Off-label use is when medicines are prescribed for different purposes than they are approved for, or in different dosages or forms. This kind of prescribing is legal for many drugs. It’s currently illegal to prescribe opioid drugs like fentanyl for purposes other than their approved use, however.
The FDA explains that there are multiple reasons a doctor might prescribe an approved drug for an unapproved use. These include when:
- Drugs are used to treat different but similar conditions, such as types of cancer
- The drug is administered or taken differently, such as a pill versus a liquid
- A drug is given in a different dose than it is approved for.
Prescriptions for off-label use may be provided to children, who can safely consume certain medications but only in smaller doses, or people who require different forms of medicine.
The Agency for Healthcare Research and Quality, a branch of the U.S. Department for Health and Human Services, explains there may be safe and effective drugs that are technically off-label as they await approval or more research. With cancer treatment, for example, these drugs may be the only treatment option left. In other situations, these drugs may have extensive anecdotal evidence of effectiveness to treat conditions outside of their approved use.
Some of the common health conditions for which off-label drugs are prescribed include:
- Mental health
- Heart conditions
There is some controversy about off-label prescribing and use, as it is at the physician’s discretion. In some cases, off-label drugs have been prescribed and greatly benefitted patients. In other cases, off-label drug use has adverse effects. There are both risks and benefits.
The Risks of Off-Label Drug Use
The American Cancer Society details what is perhaps the biggest objection to off-label drug use, which is reimbursement. Many insurance companies won’t pay for off-label drugs. Medicaid will sometimes pay for them. Also, while off-label prescribing is not technically illegal, there are multiple points at which providers could be susceptible to malpractice suits, or the practice of this prescribing could strengthen a malpractice suit from a different point of a patient’s care.
There can be risks when the companies who make certain drugs market them for uses beyond their approved scope. A landmark case was a 2012 ruling requiring the drug company GlaxoSmithKline pay $3 billion for allegations of fraud. The company was allegedly using marketing messaging for their drug Paxil that suggested it be used in adolescents and children. This was not an approved use of this drug. Research began to show significant dangers in giving anti-depressants to teens and kids, indicating it may enhance depressive symptoms and even lead to suicide. The dramatic consequences in this scenario led to attention and prosecution.
The Benefits of Off-Label Drug Use
The process for FDA approval can take a long time, with multiple steps and some barriers. While strict regulation may ensure the greatest safety, it may also limit access for people who are very ill and could benefit from unapproved drugs. In this case, it is often up to the physician to perform medical trials with unapproved drugs as an effort to keep someone alive.

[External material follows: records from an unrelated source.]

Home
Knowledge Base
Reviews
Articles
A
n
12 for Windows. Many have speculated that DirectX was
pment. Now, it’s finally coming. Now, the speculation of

Drug regulations play a vital role in public health and the FDA’s systems of review for new drugs is an important step prior to their release to the general public. If a drug has not yet been approved, there are other bodies of review that physicians can use to learn about new drugs. These are outside of manufacturer oversight, reasonably ensuring that there are no biases. For doctors who are seeking alternative treatment, these sources can offer insight into what unapproved drugs are available for treatment.

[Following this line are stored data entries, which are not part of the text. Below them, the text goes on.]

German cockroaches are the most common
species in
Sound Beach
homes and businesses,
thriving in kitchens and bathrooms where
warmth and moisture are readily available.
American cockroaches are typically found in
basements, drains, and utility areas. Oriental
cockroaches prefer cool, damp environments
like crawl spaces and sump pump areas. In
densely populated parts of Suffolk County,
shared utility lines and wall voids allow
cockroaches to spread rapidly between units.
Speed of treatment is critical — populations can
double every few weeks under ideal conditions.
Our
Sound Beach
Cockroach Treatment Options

Off-label prescribing is a practice that can be immensely helpful to people who have found no effective treatment with approved drugs. It is something that healthcare providers have to approach with research and care. The goal should always be that patients receive the safest and most effective treatment for their conditions.
American Cancer Society. “Off-Label Drug Use.” Updated March 17, 2015. Accessed August 3, 2019.
Consumerreports.com. “Off-label drug prescribing: What does it mean for you?” Updated July 2015. Accessed August 3, 2019.
Food and Drug Administration. “Understanding Unapproved Use of Approved Drugs ‘Off Label.’” Updated February 2, 2018. Accessed August 3, 2019.
National Institutes of Health. “Off-Label Drug Information.” August 2009. Accessed August 3, 2019.
The United States Department of Justice Office of Public Affairs. “GlaxoSmithKline to Plead Guilty and Pay $3 Billion to Resolve Fraud Allegations and Failure to Report Safety Data.”July 2, 2012. Accessed August 3, 2019.
Wittich, Christopher M. et al. “Ten Common Questions (and Their Answers) About Off-label Drug Use.” October 2012. Accessed August 3, 2019.